Crimean smith charged with plotting terror attack, faces up to 7.5 years' imprisonment - lawyer

SIMFEROPOL. Oct 28 (Interfax) - The procedural status of Crimean resident Oleg Prikhodko, 61, who is identified as a defendant in the criminal case over the plotting of a terrorist attack on the peninsula, was changed from a suspect to a defendant.

"Charges were issued against him today. The status of my client is a defendant now," Prikhodko's lawyer Nazim Sheikhmambetov told Interfax.

"The investigator told us that four inspections had been scheduled. These are outpatient psychiatric, explosive-technical, biological, and complex linguistic inspections. We, in turn, filed a number of petitions," the lawyer added.

The maximum prison term, which Prikhodko may face, is 7.5 years in a high-security penal colony, he said.

Prikhodko is being held at a detention facility in Simferopol, he was moved from a quarantine cell to a common one, the lawyer added. "The conditions are quite convenient, there is even a refrigerator.
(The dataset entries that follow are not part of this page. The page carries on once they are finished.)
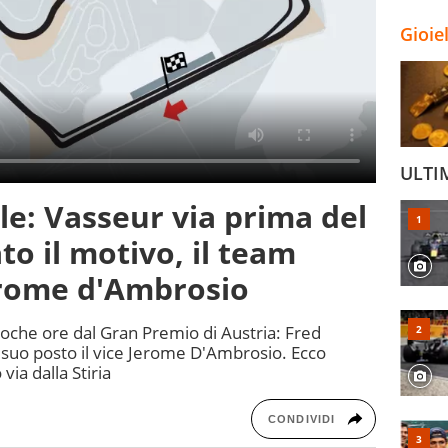
Gioie
ULTI
ile: Vasseur via prima del
to il motivo, il team
erome d'Ambrosio
 poche ore dal Gran Premio di Austria: Fred
 suo posto il vice Jerome D'Ambrosio. Ecco
via dalla Stiria
CONDIVIDI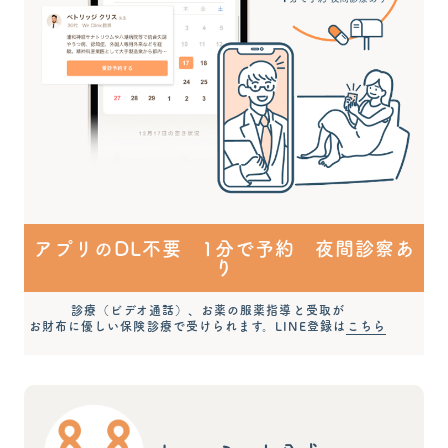
アプリのDL不要 1分で予約 夜間診察あ
り
診療（ビデオ通話）、お薬の服薬指導と受取が
お財布に優しい保険診療で受けられます。LINE登録は
こちら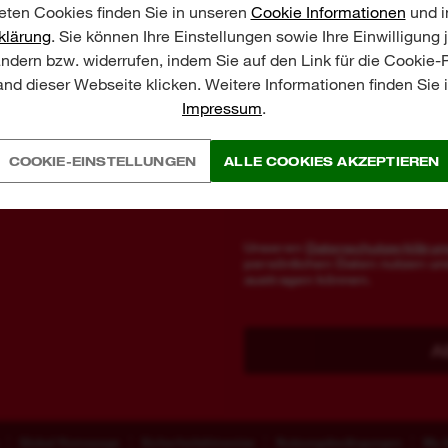
ten Cookies finden Sie in unseren
Cookie Informationen
und i
klärung
. Sie können Ihre Einstellungen sowie Ihre Einwilligung 
ändern bzw. widerrufen, indem Sie auf den Link für die Cookie
nd dieser Webseite klicken. Weitere Informationen finden Sie
In welcher Beziehung stehen S
Impressum
.
Teilnahmebe
Ich stimme den
COOKIE-EINSTELLUNGEN
ALLE COOKIES AKZEPTIEREN
nehmen Sie automatisch an der Verlo
10.09.2026 um 23:59 Uhr endet.
Unseren
Datenschutzerkläru
persönlichen Daten nutzen und
Fuel™
Händler-Katalog-Preisliste 2026
Aktionen
Gartengeräte
PSA Katal
austragen können.
A
ss
Global Homepage
Sicherheitshinweise
Nutzungsbedingungen
My A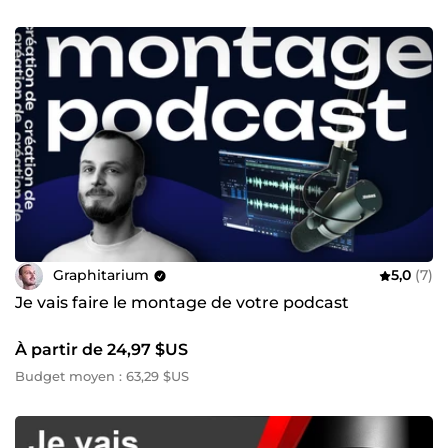
Graphitarium
5,0
(7)
Je vais faire le montage de votre podcast
À partir de 24,97 $US
Budget moyen : 63,29 $US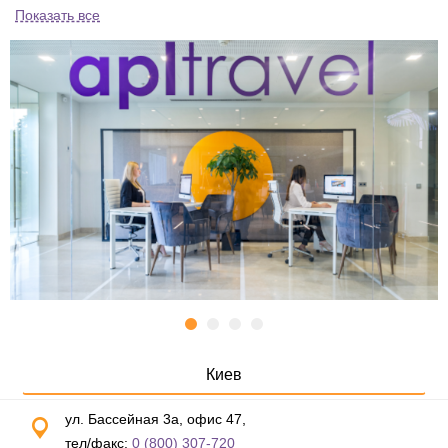
Показать все
Киев
ул. Бассейная 3а, офис 47,
тел/факс:
0 (800) 307-720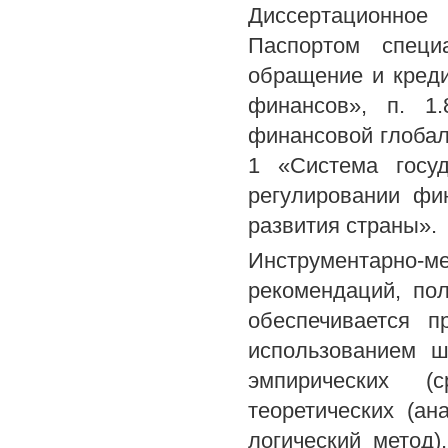
Диссертационное
Паспортом специ
обращение и креди
финансов», п. 1.
финансовой глобали
1 «Система госу
регулировании фи
развития страны».
Инструментарно-м
рекомендаций, по
обеспечивается п
использованием ш
эмпирических (с
теоретических (ан
логический метод)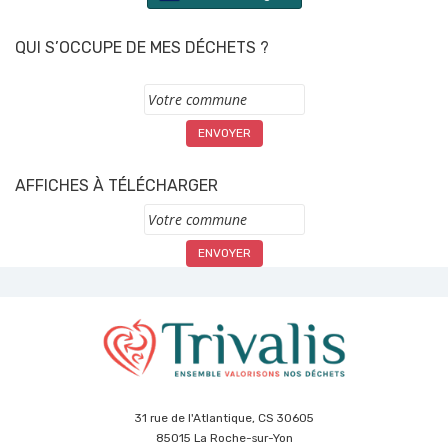
QUI S’OCCUPE DE MES DÉCHETS ?
Commune
AFFICHES À TÉLÉCHARGER
Commune
31 rue de l'Atlantique, CS 30605
85015 La Roche-sur-Yon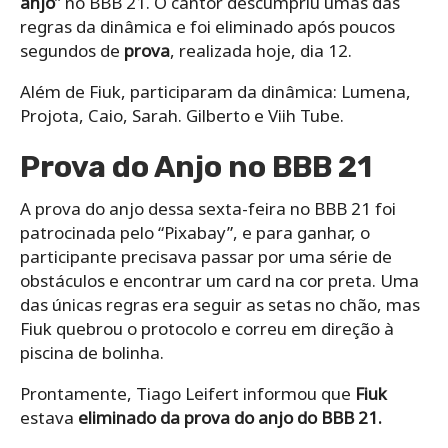
anjo
” no BBB 21. O cantor descumpriu umas das
regras da dinâmica e foi eliminado após poucos
segundos de
prova
, realizada hoje, dia 12.
Além de Fiuk, participaram da dinâmica: Lumena,
Projota, Caio, Sarah. Gilberto e Viih Tube.
Prova do Anjo no BBB 21
A prova do anjo dessa sexta-feira no BBB 21 foi
patrocinada pelo “Pixabay”, e para ganhar, o
participante precisava passar por uma série de
obstáculos e encontrar um card na cor preta. Uma
das únicas regras era seguir as setas no chão, mas
Fiuk quebrou o protocolo e correu em direção à
piscina de bolinha.
Prontamente, Tiago Leifert informou que
Fiuk
estava
eliminado da prova do anjo do BBB 21.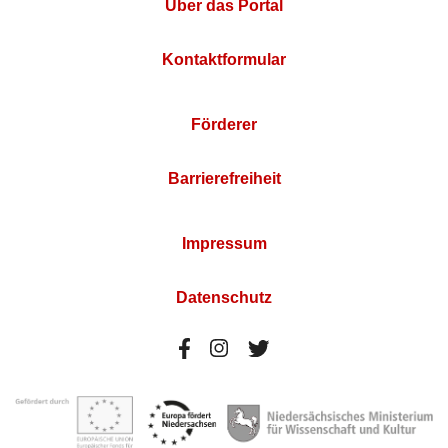
Über das Portal
Kontaktformular
Förderer
Barrierefreiheit
Impressum
Datenschutz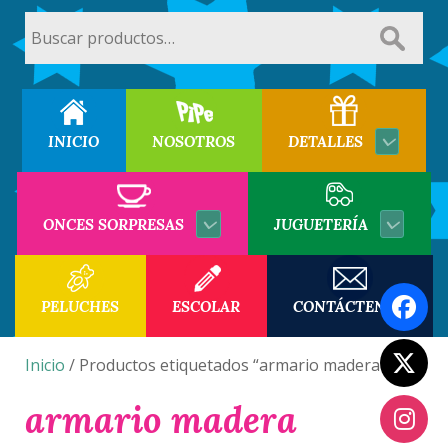
Buscar
por:
INICIO
NOSOTROS
DETALLES
ONCES SORPRESAS
JUGUETERÍA
PELUCHES
ESCOLAR
CONTÁCTENOS
Inicio
/ Productos etiquetados “armario madera”
armario madera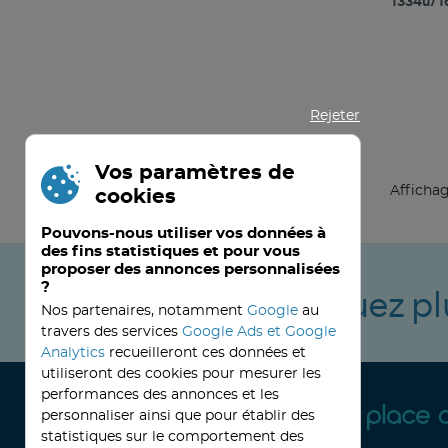
1334u/
Rejeter
Vos paramètres de
Affichage
cookies
Pouvons-nous utiliser vos données à
des fins statistiques et pour vous
proposer des annonces personnalisées
?
Ne manquez pl
Nos partenaires, notamment
Google
au
travers des services
Google Ads et Google
Analytics
recueilleront ces données et
utiliseront des cookies pour mesurer les
performances des annonces et les
personnaliser ainsi que pour établir des
statistiques sur le comportement des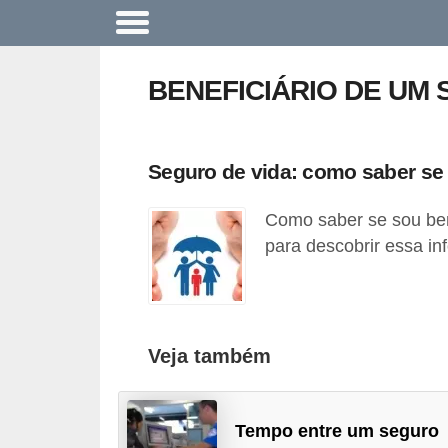
A
c
BENEFICIÁRIO DE UM
o
n
t
Seguro de vida: como saber se 
e
Como saber se sou ben
c
para descobrir essa in
e
u
n
a
Veja também
e
m
Tempo entre um seguro
p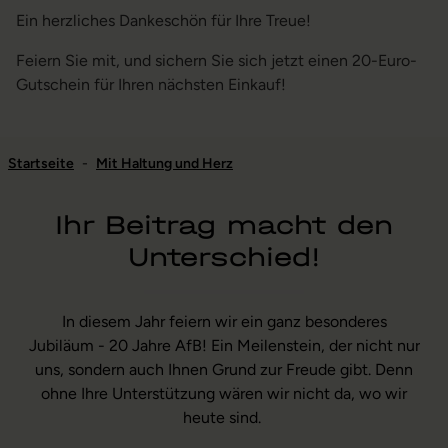
Ein herzliches Dankeschön für Ihre Treue!
Feiern Sie mit, und sichern Sie sich jetzt einen 20-Euro-
Gutschein für Ihren nächsten Einkauf!
Startseite
-
Mit Haltung und Herz
Ihr Beitrag macht den
Unterschied!
In diesem Jahr feiern wir ein ganz besonderes
Jubiläum - 20 Jahre AfB! Ein Meilenstein, der nicht nur
uns, sondern auch Ihnen Grund zur Freude gibt. Denn
ohne Ihre Unterstützung wären wir nicht da, wo wir
heute sind.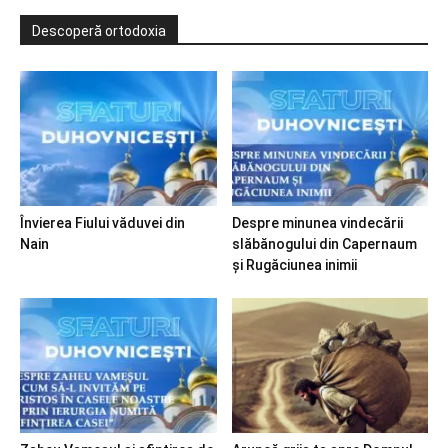
Descoperă ortodoxia
Învierea Fiului văduvei din
Despre minunea vindecării
Nain
slăbănogului din Capernaum
și Rugăciunea inimii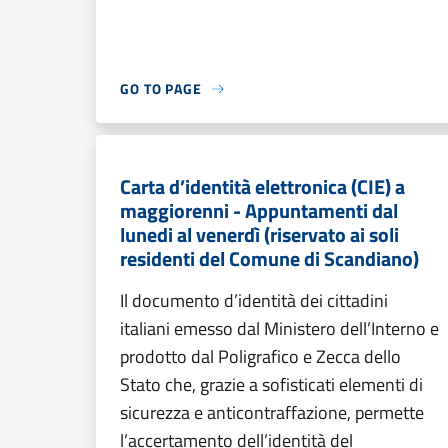
GO TO PAGE
Carta d’identità elettronica (CIE) a
maggiorenni - Appuntamenti dal
lunedi al venerdì (riservato ai soli
residenti del Comune di Scandiano)
Il documento d’identità dei cittadini
italiani emesso dal Ministero dell’Interno e
prodotto dal Poligrafico e Zecca dello
Stato che, grazie a sofisticati elementi di
sicurezza e anticontraffazione, permette
l’accertamento dell’identità del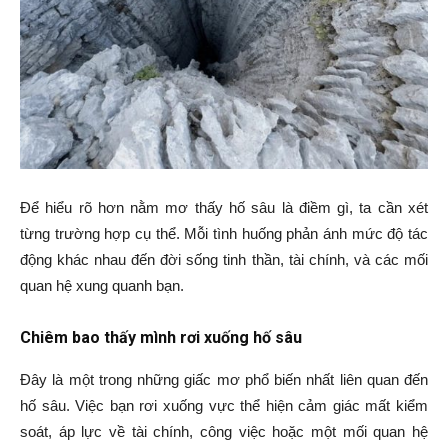
Để hiểu rõ hơn nằm mơ thấy hố sâu là điềm gì, ta cần xét
từng trường hợp cụ thể. Mỗi tình huống phản ánh mức độ tác
động khác nhau đến đời sống tinh thần, tài chính, và các mối
quan hệ xung quanh bạn.
Chiêm bao thấy mình rơi xuống hố sâu
Đây là một trong những giấc mơ phổ biến nhất liên quan đến
hố sâu. Việc bạn rơi xuống vực thể hiện cảm giác mất kiểm
soát, áp lực về tài chính, công việc hoặc một mối quan hệ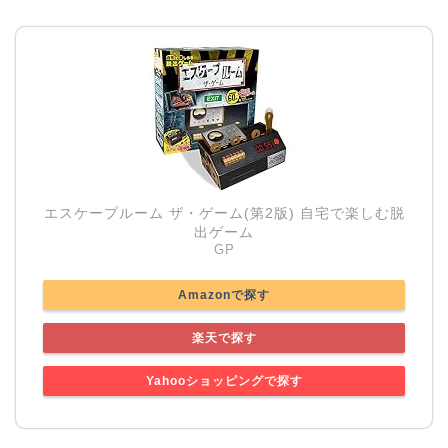
エスケープルーム ザ・ゲーム(第2版) 自宅で楽しむ脱
出ゲーム
GP
Amazonで探す
楽天で探す
Yahooショッピングで探す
His health condition is satisfactory. Medicines and eyeglasses were passed on to him. There are no complaints," Sheikhmambetov said.

Federal Security Service operatives detained Prikhodko, a smith from the Crimean village of Orekhovo, Saki Region, on October 9. He is charged with plotting a blast in the building housing the local administration of a small town of Saki in western Crimea. Law enforcement officers discovered in Prikhodko's garage an improvised explosive device, its parts and tools for making it, and incendiary bottles. The Crimean resident said that explosives had been planted on him.

Prikhodko is charged with illegal manufacture of explosives and the attempt at carrying out a terror attack. He views this case as politically biased and considers it as the prosecution for his pro-Ukrainian stance.

Simferopol's Kyivsky District Court arrested Prikhodko for two months on October 10. His lawyer appealed this ruling in the Crimean Supreme Court, but the date of hearing the appeal is unclear yet.